Centropages typicus is an omnivorous species with a wide range of prey. Their prey can range form small algae including diatoms, flagellates, and dinoflagellates, to yolk sacs of fish larve. They ingest relatively large particles with their preferred prey size limit is greater than 10 μm; Centropages typicus can even ingest yolk sacs larger than their own size. Like other copepod species a major prey for Centropages typicus are Microzooplankton, with the Protozoa Strombidium sulcatom being preferred. Similarly, Centropages typicus prefer ciliate prey likely because they have more nutritional value then algae and are more likely encounter Centropages typicus.

The feeding ecology of Centropages typicus is influenced by a variety of variables. These include the physical condition of the organism, its developmental stage, and its endogenous rhythms. Centropages typicus use several tactics to catch their prey. They do not use a filtration process, but instead manipulate the food particles. For large, fast swimming prey they perform ambush strategies using mechanoreceptors which are also potentially used for particle handling. With smaller particles they preform feeding currents utilizing chemoreceptors which can increase the feed of the feeding current and recognize food particles. Centropages typicus use special appendages around their mouth to form feeding currents.

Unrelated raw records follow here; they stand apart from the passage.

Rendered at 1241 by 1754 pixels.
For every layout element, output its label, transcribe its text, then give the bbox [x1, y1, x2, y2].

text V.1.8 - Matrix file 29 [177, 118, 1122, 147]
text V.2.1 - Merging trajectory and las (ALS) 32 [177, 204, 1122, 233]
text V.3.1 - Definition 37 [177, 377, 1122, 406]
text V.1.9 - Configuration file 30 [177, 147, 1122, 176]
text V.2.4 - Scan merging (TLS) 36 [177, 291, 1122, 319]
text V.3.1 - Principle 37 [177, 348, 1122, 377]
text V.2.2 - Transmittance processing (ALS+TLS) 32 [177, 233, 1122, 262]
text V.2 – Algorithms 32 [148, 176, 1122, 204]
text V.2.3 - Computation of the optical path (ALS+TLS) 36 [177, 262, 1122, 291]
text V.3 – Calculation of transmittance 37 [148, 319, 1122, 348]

Males do not feed as often as the females, and males also have a more restricted migrating capacity. Temperature also had a slight effect of feeding rates of Centropages typicus. Generally, as temperature increases so does feeding rates, with the ideal temperature being 15-18°C.

== Ecological significance ==
Centropages typicus sit at a crucial intersection between small producers and their larger predators, moving energy up trophic levels. Their abundance shapes the health and survival of the rest of the marine food web, including important fish and endangered animals like the North Atlantic right whale. Small changes in their population can have cascading effects throughout the ecosystem. Like other copepods, Centropages typicus is a major food source for many species. Some of these species include other such as Chaetognaths, Northern krill, and Oligotrichs. Other species that prey on Centropages typicus are primarily small bony fish.

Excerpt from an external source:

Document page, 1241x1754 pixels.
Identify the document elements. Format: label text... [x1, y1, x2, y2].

Centropages typicus abundance shifts due to environmental factors such as temperature, salinity, and nutrient availability. Centropages typicus abundance generally increases in warmer waters. As sea surface temperatures rise in the North Atlantic and the Mediterranean Sea due to fluctuations in the North Atlantic Oscillation and the Atlantic Multidecadal Oscillation, so does Centropages typicus abundance. Growth in Centropages typicus populations may have negative effects on other copepod populations, such as Temora stylifera and Calanus finmarchicus, as they compete for limited nutrients that are declining due to fluctuations in the climate index phases.